Quazite's only rejoinder is that it excepted to the remedial order "in its entirety." That exception is far too broad to preserve a particular issue for appeal. By objecting to the order in its entirety, Quazite was merely reasserting that it did not violate the Act and therefore, that no remedial order at all is necessary or proper. A categorical denial does not place the Board on notice that its particular choice of remedy is under attack, much less that its failure to explain that choice is also the subject of a challenge. See Local 900, Int'l Union of Elec., Radio and Mach. Workers v. NLRB, 727 F.2d 1184, 1191 (D.C. Cir. 1984) ("notice function ... ensures that the Board has the opportunity to resolve all issues properly within its jurisdiction"). To hold otherwise would be to set the Board up for one ambush after another.
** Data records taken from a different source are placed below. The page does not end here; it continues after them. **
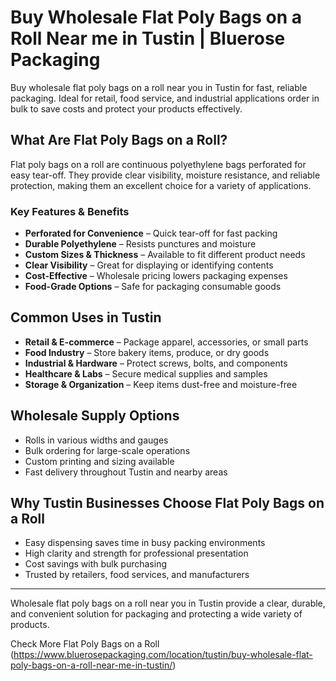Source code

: # Buy Wholesale Flat Poly Bags on a Roll Near me in Tustin | Bluerose Packaging

Buy wholesale flat poly bags on a roll near you in Tustin for fast, reliable packaging. Ideal for retail, food service, and industrial applications order in bulk to save costs and protect your products effectively.

## What Are Flat Poly Bags on a Roll?

Flat poly bags on a roll are continuous polyethylene bags perforated for easy tear-off. They provide clear visibility, moisture resistance, and reliable protection, making them an excellent choice for a variety of applications.

### Key Features & Benefits

- **Perforated for Convenience** – Quick tear-off for fast packing  
- **Durable Polyethylene** – Resists punctures and moisture  
- **Custom Sizes & Thickness** – Available to fit different product needs  
- **Clear Visibility** – Great for displaying or identifying contents  
- **Cost-Effective** – Wholesale pricing lowers packaging expenses  
- **Food-Grade Options** – Safe for packaging consumable goods  

## Common Uses in Tustin

- **Retail & E-commerce** – Package apparel, accessories, or small parts  
- **Food Industry** – Store bakery items, produce, or dry goods  
- **Industrial & Hardware** – Protect screws, bolts, and components  
- **Healthcare & Labs** – Secure medical supplies and samples  
- **Storage & Organization** – Keep items dust-free and moisture-free  

## Wholesale Supply Options

- Rolls in various widths and gauges  
- Bulk ordering for large-scale operations  
- Custom printing and sizing available  
- Fast delivery throughout Tustin and nearby areas  

## Why Tustin Businesses Choose Flat Poly Bags on a Roll

- Easy dispensing saves time in busy packing environments  
- High clarity and strength for professional presentation  
- Cost savings with bulk purchasing  
- Trusted by retailers, food services, and manufacturers  

---
Wholesale flat poly bags on a roll near you in Tustin provide a clear, durable, and convenient solution for packaging and protecting a wide variety of products.

Check More Flat Poly Bags on a Roll (https://www.bluerosepackaging.com/location/tustin/buy-wholesale-flat-poly-bags-on-a-roll-near-me-in-tustin/)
We therefore hold that Quazite waived any objection it might now raise to the suitability of the Board's remedy by not raising it before the Board. Consequently, we have no basis upon which to question whether the Board lawfully imposed the durational feature of the 12-month bargaining order.
We deny Quazite's petition for review in part. First, the Board's findings that the Company had violated §§ 8(a) (1) and (5) of the NLRA before it withdrew recognition from the Union are supported by substantial evidence based upon the record as a whole; they rest in large part upon credibility determinations made in the first instance by the ALJ, to which we ordinarily defer when, as here, they have been adopted by the Board. Second, because Quazite did not dispute before the Board either the Board's choice of remedy or its failure to explain that choice, the Company waived those objections and we do not consider them on the merits.
This case is remanded to the Board for a full explanation and substantiation of its conclusion that unremedied unfair labor practices undermined employee support for the Union to such an extent that it was unlawful for the Company to withdraw recognition from the Union. Accordingly, the Board's cross-application for enforcement of the bargaining order is denied without prejudice to its renewal after the completion on remand of further proceedings consistent with this opinion.